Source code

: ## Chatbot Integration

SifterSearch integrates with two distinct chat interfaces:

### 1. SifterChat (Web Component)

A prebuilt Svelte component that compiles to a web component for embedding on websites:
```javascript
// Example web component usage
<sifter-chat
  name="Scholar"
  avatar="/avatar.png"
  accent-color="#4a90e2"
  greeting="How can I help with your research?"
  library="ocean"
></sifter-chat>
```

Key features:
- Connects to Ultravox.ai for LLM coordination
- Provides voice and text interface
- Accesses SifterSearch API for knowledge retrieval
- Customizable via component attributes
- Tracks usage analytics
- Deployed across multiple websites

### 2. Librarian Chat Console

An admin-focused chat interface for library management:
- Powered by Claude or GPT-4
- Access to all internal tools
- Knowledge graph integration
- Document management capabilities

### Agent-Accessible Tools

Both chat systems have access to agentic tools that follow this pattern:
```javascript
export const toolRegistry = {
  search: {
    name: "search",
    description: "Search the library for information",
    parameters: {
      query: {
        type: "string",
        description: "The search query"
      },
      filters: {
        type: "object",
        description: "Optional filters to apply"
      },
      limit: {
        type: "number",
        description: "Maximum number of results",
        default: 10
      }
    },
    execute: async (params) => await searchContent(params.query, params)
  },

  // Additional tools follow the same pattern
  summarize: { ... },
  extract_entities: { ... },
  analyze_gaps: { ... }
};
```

-- -- --

Copy each line of the data that contains the word "filters".

      filters: {
        description: "Optional filters to apply"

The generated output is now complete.